Nesa menatap bingung di sekelilingnya. Yang ia ingat, dia sedang berada di taman saat hujan. Dan tiba-tiba kepalanya sakit kemudian ia pingsan. Lalu, siapa yang membawanya kemari?

Saat Nesa melihat seorang suster yang berjalan ke arahnya, dia langsung bertanya.

"Sus, siapa yang membawa saya kemari?" tanya Nesa.

"Oh, anda sudah sadar rupanya. Tadi ada yang membawa anda ke sini, dia seorang laki-laki. Dan saya tidak mengetahui namanya. Mungkin nanti anda harus menanyakannya di ruang administrasi. Karena dia sudah membayar seluruh perawatan rumah sakit anda," ucap suster itu. Nesa mengangguk.

Suster itu sudah selesai mengganti infus, dia hendak pergi tapi di cegat oleh Nesa.

"Sus, bisakah anda menghubungi keluarga saya?" tanya Nesa. Suster mengangguk.

Nesa memberikan nomor telepone bundanya. Lalu suster menelepone dari telepone rumah sakit.

******

Bunda Nesa berjalan dengan terburu-buru. Dia datang bersama dengan ayah Nesa. Sementara Tia dan Wulan menjaga rumah.

Bunda Nesa membuka pintu itu dengan sedikit kasar. Dia langsung berlari saat melihat putrinya yang sedang berbaring sambil memandang ke luar jendela. Bunda langsung memeluk Nesa.

"Ya ampun sayang, kamu nggak papa kan?" tanya bunda khawatir. Nesa hanya mengangguk. Dia kembali berbaring diatas tempat tidur.

"Kenapa bisa jadi gini?" tanya bunda. Nesa menggeleng. Dia tidak ingin menjelaskannya sekarang.
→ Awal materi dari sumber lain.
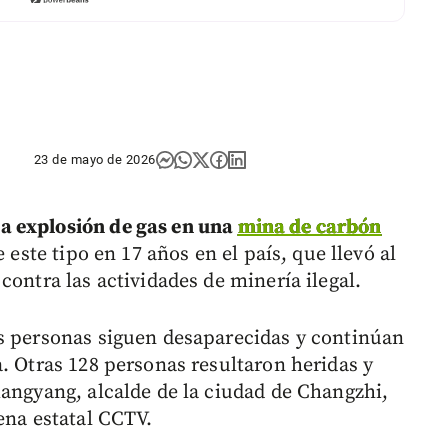
23 de mayo de 2026
a explosión de gas en una
mina de carbón
e este tipo en 17 años en el país, que llevó al
contra las actividades de minería ilegal.
os personas siguen desaparecidas y continúan
. Otras 128 personas resultaron heridas y
iangyang, alcalde de la ciudad de Changzhi,
ena estatal CCTV.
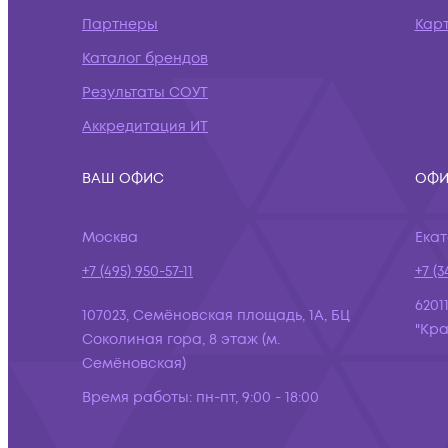
Партнеры
Кар
Каталог брендов
Результаты СОУТ
Аккредитация ИТ
ВАШ ОФИС
ОФИ
Москва
Ека
+7 (495) 950-57-11
+7 (3
6201
107023, Семёновская площадь, 1А, БЦ
"Кра
Соколиная гора, 8 этаж (м.
Семёновская)
Время работы:
пн-пт, 9:00 - 18:00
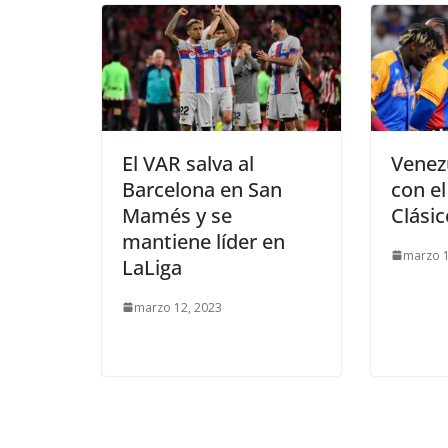
El VAR salva al
Venez
Barcelona en San
con el
Mamés y se
Clási
mantiene líder en
marzo 1
LaLiga
marzo 12, 2023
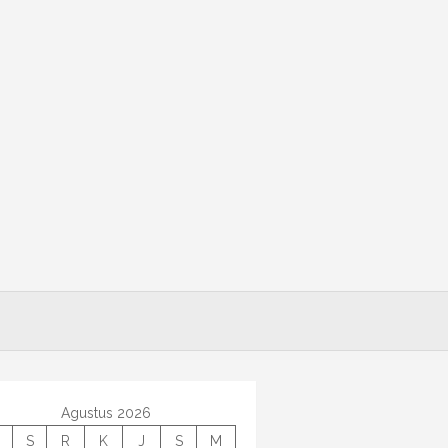
Agustus 2026
S
R
K
J
S
M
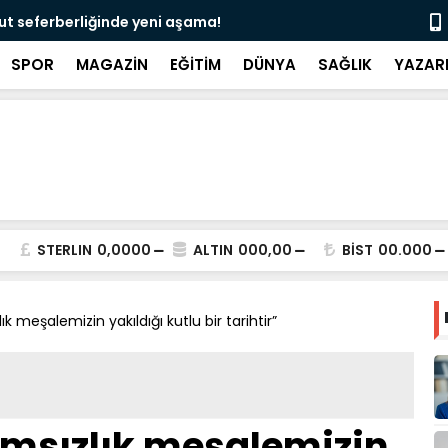
edeni ultrasonla belirlenebilir”
“Deri kanser
SPOR
MAGAZİN
EĞİTİM
DÜNYA
SAĞLIK
YAZAR
STERLIN
0,0000
ALTIN
000,00
BİST
00.000
ık meşalemizin yakıldığı kutlu bir tarihtir”
ımsızlık meşalemizin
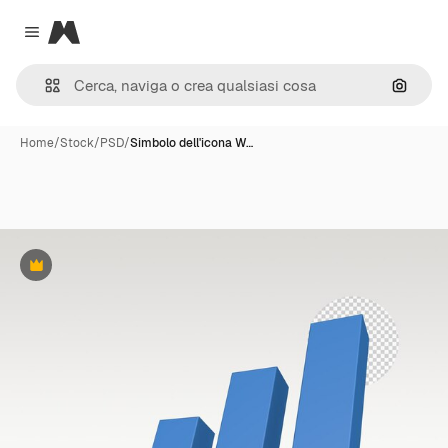
Magnific
Close menu
Cerca 
Home
/
Stock
/
PSD
/
Simbolo dell'icona W…
Premium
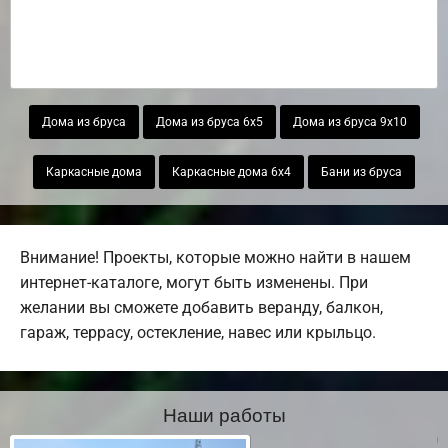
Дома из бруса
Дома из бруса 6х5
Дома из бруса 9х10
Каркасные дома
Каркасные дома 6х4
Бани из бруса
Внимание! Проекты, которые можно найти в нашем
интернет-каталоге, могут быть изменены. При
желании вы сможете добавить веранду, балкон,
гараж, террасу, остекление, навес или крыльцо.
Наши работы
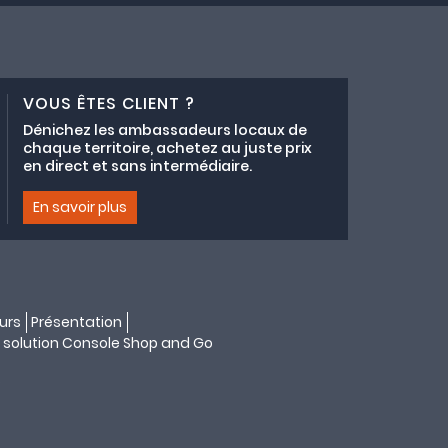
VOUS ÊTES CLIENT ?
Dénichez les ambassadeurs locaux de
chaque territoire, achetez au juste prix
en direct et sans intermédiaire.
En savoir plus
urs
Présentation
 solution
Console Shop and Go
s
Lalu, seorang dokter datang untuk mengecek keadaan Nesa.
Dia memeriksa sebentar, lalu meminta keluarga pasien untuk menemui sang dokter.

"Gimana keadaan anak saya, Dok?" tanya bunda.

"Anak ibu hanya mengalami demam biasa karena terlalu lama berada di bawah hujan. Tapi, dia mengalami kelumpuhan sementara karena penyakit lamanya," ucap dokter itu. Sang dokter adalah dokter yang sama yang dulu merawat Nesa.

Bunda Nesa mengangguk lemas. Dia keluar dari ruangan dokter dengan mata sembab.

Saat telah berada di kamar inap Nesa, bunda menghapus jejak air matanya. Ia tak ingin putrinya itu merasa terpuruk.

"Bunda," panggil Nesa. Bunda mendekati Nesa, lalu memeluk nya.

"Bun, Nesa pengen duduk," ucap Nesa. Bunda mengangguk. Dia membantu Nesa duduk, memberi bantal di belakang lehernya agar tidak sakit.

"Bun, kenapa kaki Nesa nggak bisa digerakin? Apakah Nesa lumpuh lagi?" tanya Nesa pada bundanya. Bunda Nesa benar-benar ingin menangis sekarang. Dia tidak sanggup melihat putrinya terluka.

Dia menatap suaminya yang sedang duduk memperhatikan. Lalu bunda keluar dari kamar, dia sudah tak kuat lagi.

"Yah, bunda kenapa?" tanya Nesa pada ayah. Ayah Nesa menggenggam tangan Nesa erat.

"Bunda bakalan baik-baik aja kalau Nesa juga baik. Sekarang, Nesa istirahat dulu," ucap ayah. Nesa menurut. Dia kembali berbaring.

Lalu ayah Nesa mengusap rambut putrinya dengan sayang. Nesa mulai memejamkan matanya. Hingga dia benar-benar tidak sadar.